[Task statement]
Your answer should be the lines below from the one with "Комбо для Вас" to the one with "novembre 2020", both included, given again exactly and with nothing added.

[Extracted material]
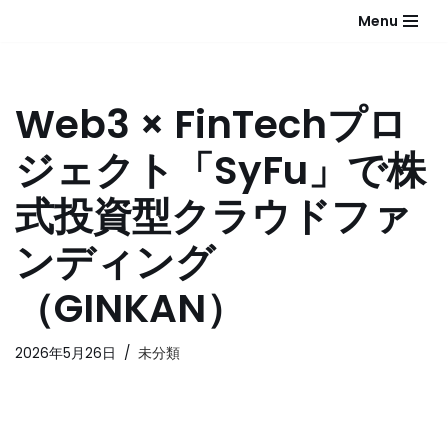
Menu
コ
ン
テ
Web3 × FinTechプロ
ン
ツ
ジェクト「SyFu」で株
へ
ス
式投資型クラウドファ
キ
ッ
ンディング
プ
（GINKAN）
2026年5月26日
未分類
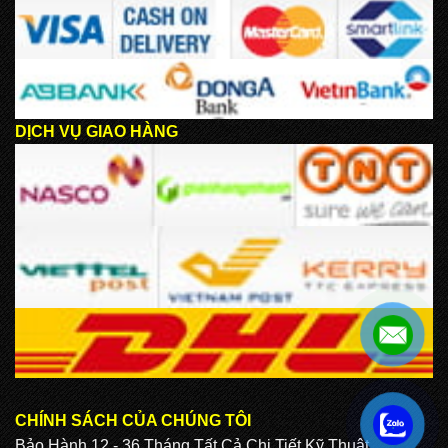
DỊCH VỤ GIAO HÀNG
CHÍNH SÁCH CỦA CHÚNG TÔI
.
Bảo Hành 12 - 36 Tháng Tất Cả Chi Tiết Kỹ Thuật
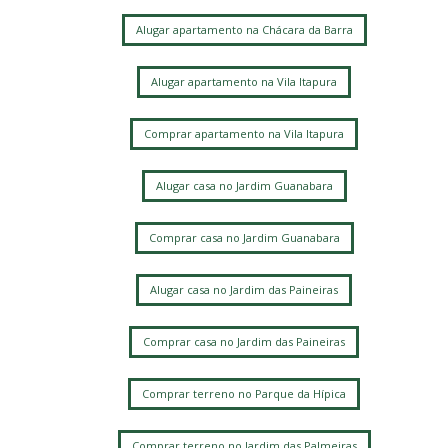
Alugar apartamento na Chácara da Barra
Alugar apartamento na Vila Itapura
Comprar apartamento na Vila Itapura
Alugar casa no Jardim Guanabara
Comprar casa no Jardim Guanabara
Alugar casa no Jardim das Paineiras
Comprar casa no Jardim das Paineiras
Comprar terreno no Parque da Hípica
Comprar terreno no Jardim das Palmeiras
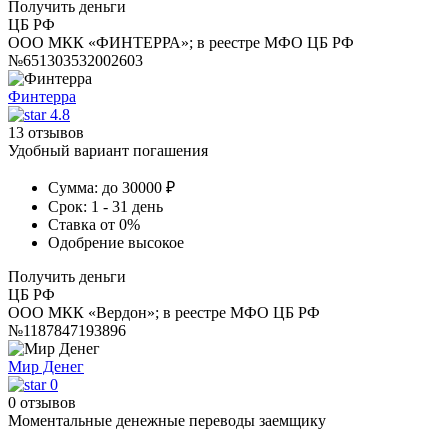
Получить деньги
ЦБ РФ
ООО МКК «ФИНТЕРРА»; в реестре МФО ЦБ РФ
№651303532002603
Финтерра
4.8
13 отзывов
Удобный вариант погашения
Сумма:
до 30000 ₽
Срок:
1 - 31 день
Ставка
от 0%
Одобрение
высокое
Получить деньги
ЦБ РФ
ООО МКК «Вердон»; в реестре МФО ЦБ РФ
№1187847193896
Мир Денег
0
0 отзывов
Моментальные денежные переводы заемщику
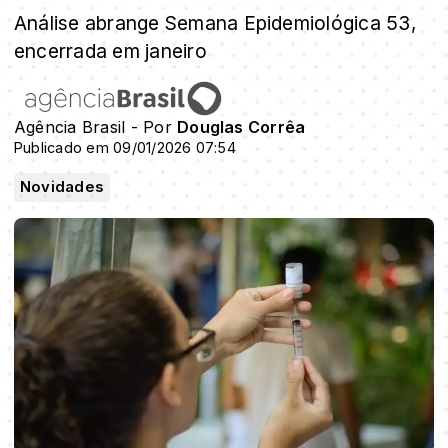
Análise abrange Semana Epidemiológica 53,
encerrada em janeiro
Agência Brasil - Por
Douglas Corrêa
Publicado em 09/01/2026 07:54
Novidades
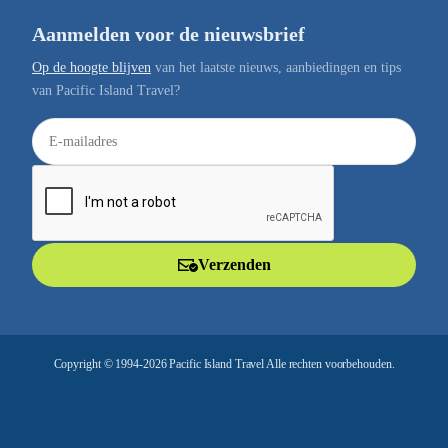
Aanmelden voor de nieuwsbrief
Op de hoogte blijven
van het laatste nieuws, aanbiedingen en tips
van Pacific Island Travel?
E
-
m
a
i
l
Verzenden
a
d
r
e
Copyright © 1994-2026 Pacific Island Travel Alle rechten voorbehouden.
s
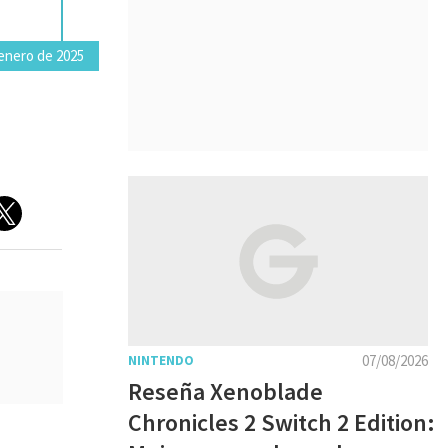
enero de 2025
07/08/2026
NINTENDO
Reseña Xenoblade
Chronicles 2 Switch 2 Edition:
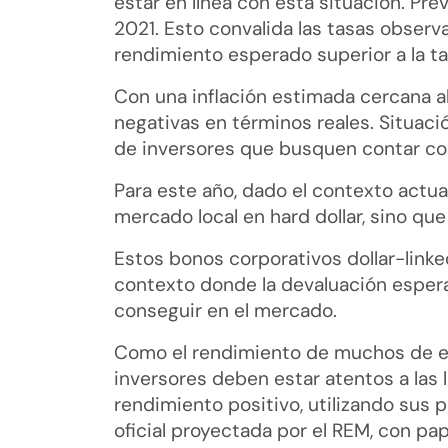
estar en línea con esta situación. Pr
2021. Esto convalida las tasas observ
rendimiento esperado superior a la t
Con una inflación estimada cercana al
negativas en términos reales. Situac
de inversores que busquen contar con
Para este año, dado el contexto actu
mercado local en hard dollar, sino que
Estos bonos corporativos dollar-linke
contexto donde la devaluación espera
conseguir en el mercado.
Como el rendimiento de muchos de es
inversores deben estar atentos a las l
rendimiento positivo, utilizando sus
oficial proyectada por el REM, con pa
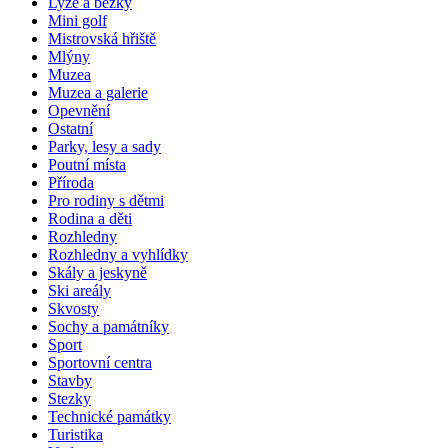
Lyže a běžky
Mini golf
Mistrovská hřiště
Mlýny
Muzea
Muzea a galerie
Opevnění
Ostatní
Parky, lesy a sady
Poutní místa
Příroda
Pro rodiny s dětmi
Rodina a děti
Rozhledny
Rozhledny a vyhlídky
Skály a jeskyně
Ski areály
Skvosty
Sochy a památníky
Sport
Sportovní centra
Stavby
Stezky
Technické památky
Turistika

---

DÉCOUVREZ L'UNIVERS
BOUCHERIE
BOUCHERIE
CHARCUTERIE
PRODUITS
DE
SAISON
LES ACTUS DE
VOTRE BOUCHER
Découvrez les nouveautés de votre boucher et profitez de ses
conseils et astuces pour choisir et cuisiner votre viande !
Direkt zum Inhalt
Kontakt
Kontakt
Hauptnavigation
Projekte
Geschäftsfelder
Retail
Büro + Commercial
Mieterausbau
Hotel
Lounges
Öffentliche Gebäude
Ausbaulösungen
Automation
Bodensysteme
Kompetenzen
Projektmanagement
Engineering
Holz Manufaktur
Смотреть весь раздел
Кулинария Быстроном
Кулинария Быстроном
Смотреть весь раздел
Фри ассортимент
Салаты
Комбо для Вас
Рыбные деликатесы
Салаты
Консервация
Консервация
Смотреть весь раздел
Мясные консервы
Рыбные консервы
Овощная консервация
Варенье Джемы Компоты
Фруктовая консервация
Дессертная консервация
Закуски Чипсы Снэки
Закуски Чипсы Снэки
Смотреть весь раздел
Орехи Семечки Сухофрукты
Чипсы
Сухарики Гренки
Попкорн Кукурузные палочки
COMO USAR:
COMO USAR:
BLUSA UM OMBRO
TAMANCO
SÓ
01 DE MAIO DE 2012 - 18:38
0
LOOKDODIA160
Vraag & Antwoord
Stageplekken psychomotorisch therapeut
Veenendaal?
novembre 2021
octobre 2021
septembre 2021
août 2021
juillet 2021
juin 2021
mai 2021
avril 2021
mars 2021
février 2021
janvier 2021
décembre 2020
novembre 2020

==

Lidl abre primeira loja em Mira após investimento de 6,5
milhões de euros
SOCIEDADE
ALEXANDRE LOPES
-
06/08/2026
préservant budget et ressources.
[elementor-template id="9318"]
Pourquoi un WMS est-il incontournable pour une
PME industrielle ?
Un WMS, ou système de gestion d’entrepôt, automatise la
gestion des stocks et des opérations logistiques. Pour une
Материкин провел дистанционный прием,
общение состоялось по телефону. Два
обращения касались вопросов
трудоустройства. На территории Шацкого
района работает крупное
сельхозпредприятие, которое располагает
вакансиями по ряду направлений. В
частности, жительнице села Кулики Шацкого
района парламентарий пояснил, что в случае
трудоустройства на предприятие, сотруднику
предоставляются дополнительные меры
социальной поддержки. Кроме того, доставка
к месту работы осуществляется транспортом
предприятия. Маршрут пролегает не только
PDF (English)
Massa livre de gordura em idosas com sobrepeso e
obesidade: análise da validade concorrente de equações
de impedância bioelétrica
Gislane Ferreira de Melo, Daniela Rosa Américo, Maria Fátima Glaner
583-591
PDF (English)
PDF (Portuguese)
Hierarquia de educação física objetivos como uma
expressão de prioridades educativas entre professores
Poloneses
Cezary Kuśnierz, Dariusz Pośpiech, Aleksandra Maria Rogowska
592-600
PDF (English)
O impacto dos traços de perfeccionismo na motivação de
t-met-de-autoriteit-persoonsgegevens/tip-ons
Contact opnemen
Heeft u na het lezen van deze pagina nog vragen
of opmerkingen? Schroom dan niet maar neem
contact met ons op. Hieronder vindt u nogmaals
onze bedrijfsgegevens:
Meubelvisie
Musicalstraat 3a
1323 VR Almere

[Solution to the problem]
Комбо для Вас
Рыбные деликатесы
Салаты
Консервация
Консервация
Смотреть весь раздел
Мясные консервы
Рыбные консервы
Овощная консервация
Варенье Джемы Компоты
Фруктовая консервация
Дессертная консервация
Закуски Чипсы Снэки
Закуски Чипсы Снэки
Смотреть весь раздел
Орехи Семечки Сухофрукты
Чипсы
Сухарики Гренки
Попкорн Кукурузные палочки
COMO USAR:
COMO USAR:
BLUSA UM OMBRO
TAMANCO
SÓ
01 DE MAIO DE 2012 - 18:38
0
LOOKDODIA160
Vraag & Antwoord
Stageplekken psychomotorisch therapeut
Veenendaal?
novembre 2021
octobre 2021
septembre 2021
août 2021
juillet 2021
juin 2021
mai 2021
avril 2021
mars 2021
février 2021
janvier 2021
décembre 2020
novembre 2020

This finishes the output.